Novels

The Atomic Weight of Secrets

…or The Arrival of the Mysterious Men in Black. That’s the whole title, and each chapter is titled in similarly long and complicated form. Every chapter gives you an “or.” It’s perfect for a book so concerned with trying to settle on a right interpretation of events, and so continually thwarted  in the attempt.

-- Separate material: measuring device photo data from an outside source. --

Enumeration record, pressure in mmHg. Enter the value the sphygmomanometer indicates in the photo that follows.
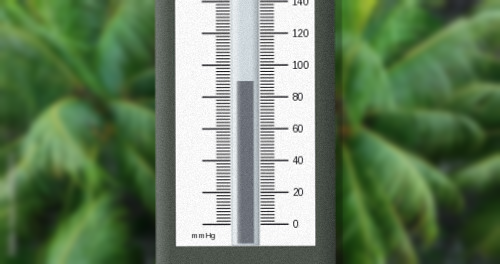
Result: 90 mmHg
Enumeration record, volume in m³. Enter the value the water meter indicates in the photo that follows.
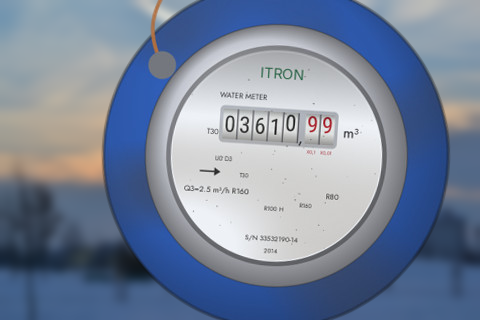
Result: 3610.99 m³
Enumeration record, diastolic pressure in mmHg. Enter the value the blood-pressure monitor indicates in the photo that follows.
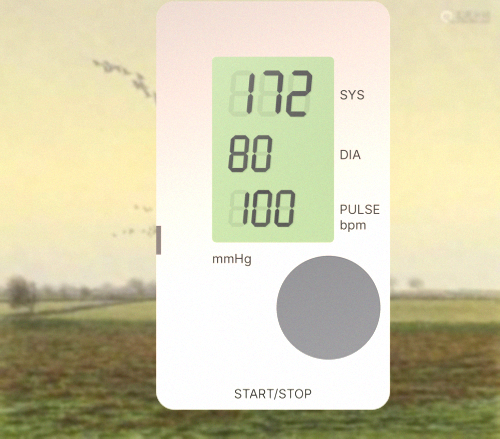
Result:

I became interested in this book, first in the planned Young Inventors Guild series, when I read Tanita Davis’s review. Set in 1903, it focuses on five young geniuses, the children of important scientists as well as scientists in their own right, who are abruptly and quite mysteriously separated from their parents and exiled to a farm school near Dayton, Ohio. They have a beautiful and caring teacher, comforting nannies who are excellent cooks (this is one of those stories that make your mouth water with its food descriptions), and a well-equipped laboratory that they use to full advantage. They are also shadowed and guarded by men in black who wear strange costumes and seem not quite human.

What they don’t have is an explanation. Where have their parents gone? Did they go willingly or were they kidnapped? Or were the children kidnapped? Are the men in black protectors or abductors? These are brilliant children, but they’ve become involved in happenings that leave them — and the reader — grasping continually for answers.

It’s true that the novel’s action is slowed by back story. For some readers this interferes with the pacing and seems to drag. But I didn’t mind it. Maybe it’s because the story wasn’t only about the action, but about the children’s experiences with (and without) their parents. The narrative is an admirable balance between entertaining, suspenseful, and interesting on the one hand, and quite sad on the other. We learn that all five children have incredibly self-absorbed parents, busy about their Very Important Work and only glancingly aware of their progeny, long before the strange events of this story. There is an emotional realness that goes to the heart, though it’s managed so well among the other elements of the story that it never tips into dark or morose.

These children are gifted scientists, and their teacher is intimidated at first. But she quickly discovers that their education hasn’t been complete:

“You all know so much,” Miss Brett finally said. “It’s a bit daunting for me. Has anyone else ever felt like Alice trying to chase the White Rabbit?”

To this, she received a sea of blank faces.

“Alice who?” Jasper asked, wondering if Alice had been perhaps a zoologist or small animal veterinarian.

“Why, Alice in Wonderland, from the stories of Lewis Carroll,” Miss Brett said.

“Maybe we didn’t get that story in England,” Jasper said.

“The story comes from England, Jasper. I’m surprised that your parents never read it to you.”

“Read to us? Our parents?”

“Well, what kind of stories do they read to you?” Miss Brett asked.

From the empty expressions on those intelligent faces, Miss Brett knew something was amiss.

Miss Brett’s effort to rectify this neglected aspect of their education is one of my favorite parts of the story, resulting in a conversation between this book and other books, between sense and nonsense, between science and magic and mystery, between caution and faith and love. It’s a richly textured book that leaves enough mystery at the end to make me eager for the next installment in the series.